WORK REQUIRED:
Give the material below as a Markdown table with the columns "Row" and "Line": one row for each line of text, numbered in order, with blank lines skipped. Leave the pictures out of the table.

*** RECORDS FOR THIS TASK

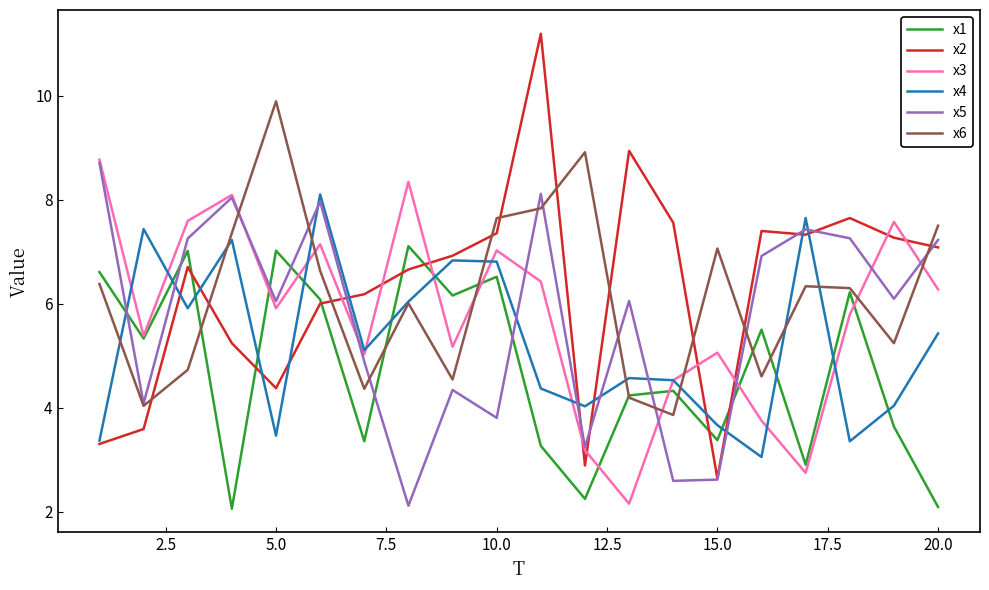

Which series has the largest range (max minus min)?

x2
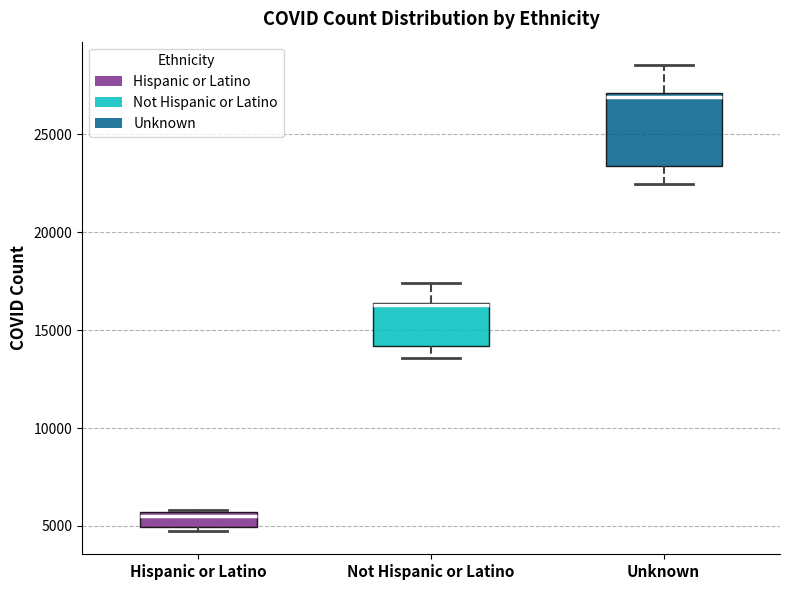

Comparing the boxes themselves (not the whiskers), which one is the tallest?

Unknown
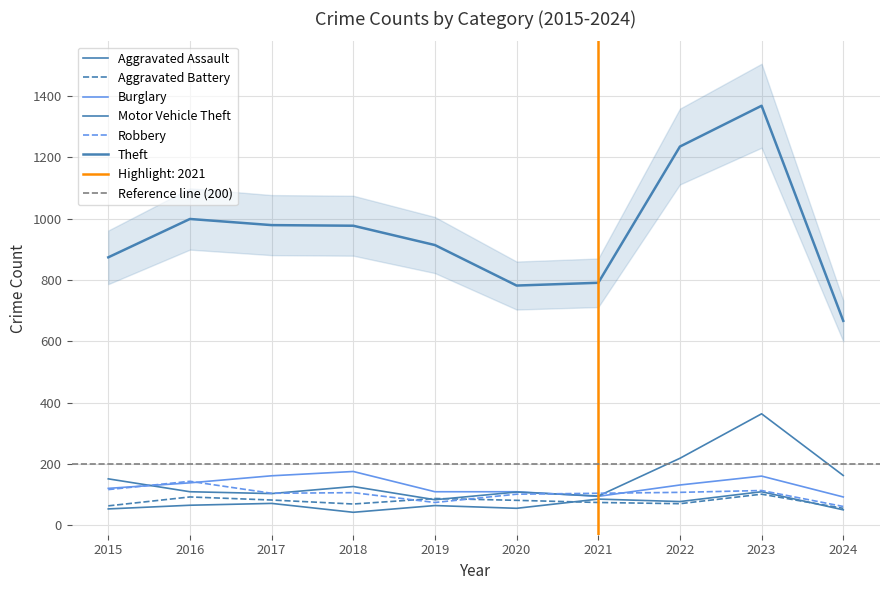

What is the value of the Burglary point at the 9th from the left?

161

******

ANSWER SPACE:
| Row | Line |
|---|---|
| 1 | Which series has the largest range (max minus min)? |
| 2 | x2 |
| 3 | Comparing the boxes themselves (not the whiskers), which one is the tallest? |
| 4 | Unknown |
| 5 | What is the value of the Burglary point at the 9th from the left? |
| 6 | 161 |